* [What to work on]: In the records, find every line with the word "Meghan" and copy it out.

* [Dataset records]:
------------------------------------------------

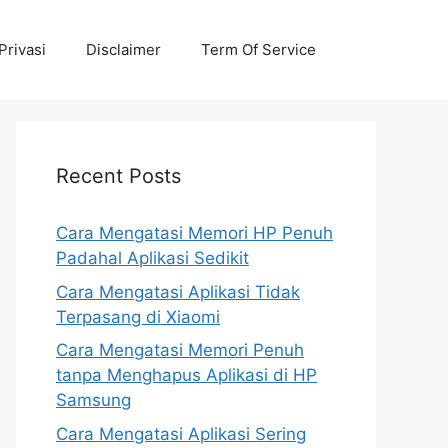
Privasi
Disclaimer
Term Of Service
Recent Posts
Cara Mengatasi Memori HP Penuh
Padahal Aplikasi Sedikit
Cara Mengatasi Aplikasi Tidak
Terpasang di Xiaomi
Cara Mengatasi Memori Penuh
tanpa Menghapus Aplikasi di HP
Samsung
Cara Mengatasi Aplikasi Sering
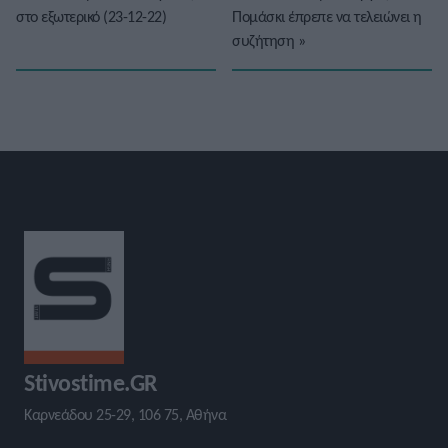
στο εξωτερικό (23-12-22)
Πομάσκι έπρεπε να τελειώνει η
συζήτηση
»
Stivostime.GR
Καρνεάδου 25-29, 106 75, Αθήνα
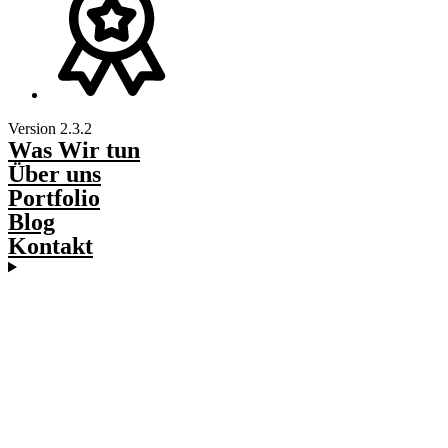
Version 2.3.2
Was Wir tun
Über uns
Portfolio
Blog
Kontakt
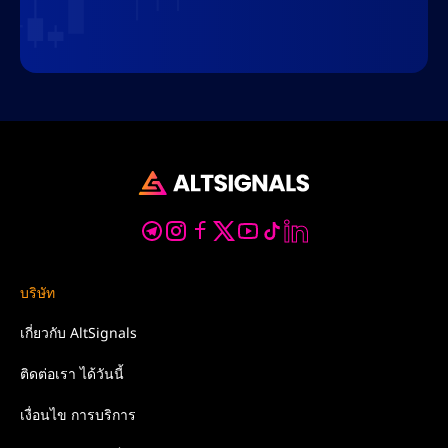
บริษัท
เกี่ยวกับ
AltSignals
ติดต่อเรา
ได้วันนี้
เงื่อนไข
การบริการ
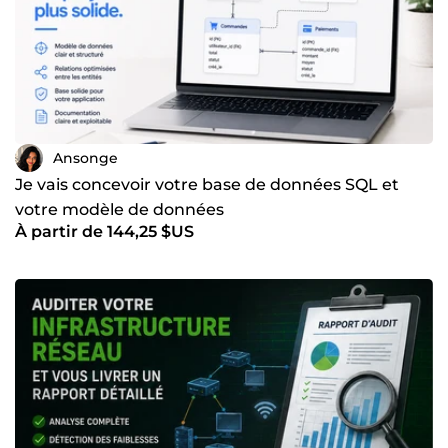
Ansonge
Je vais concevoir votre base de données SQL et
votre modèle de données
À partir de 144,25 $US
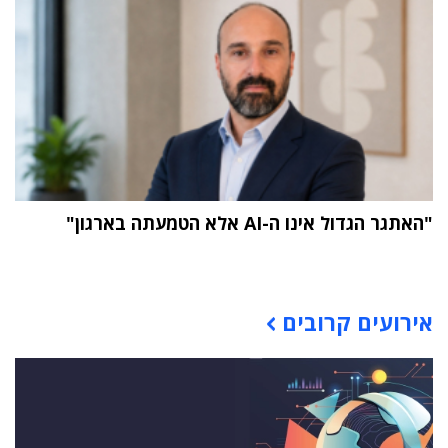
"האתגר הגדול אינו ה-AI אלא הטמעתה בארגון"
תוכן פרסומי
אירועים קרובים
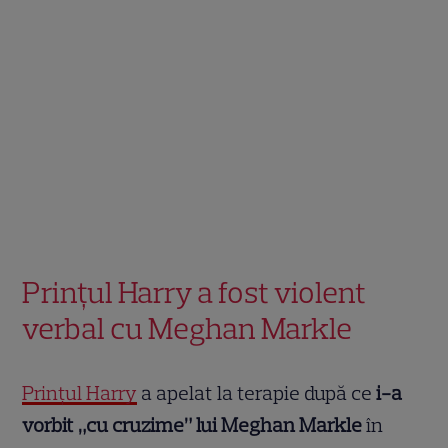
Prințul Harry a fost violent
verbal cu Meghan Markle
Prințul Harry
a apelat la terapie după ce
i-a
vorbit „cu cruzime” lui Meghan Markle
în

------------------------------------------------

* [Result of this task]:
verbal cu Meghan Markle
vorbit „cu cruzime” lui Meghan Markle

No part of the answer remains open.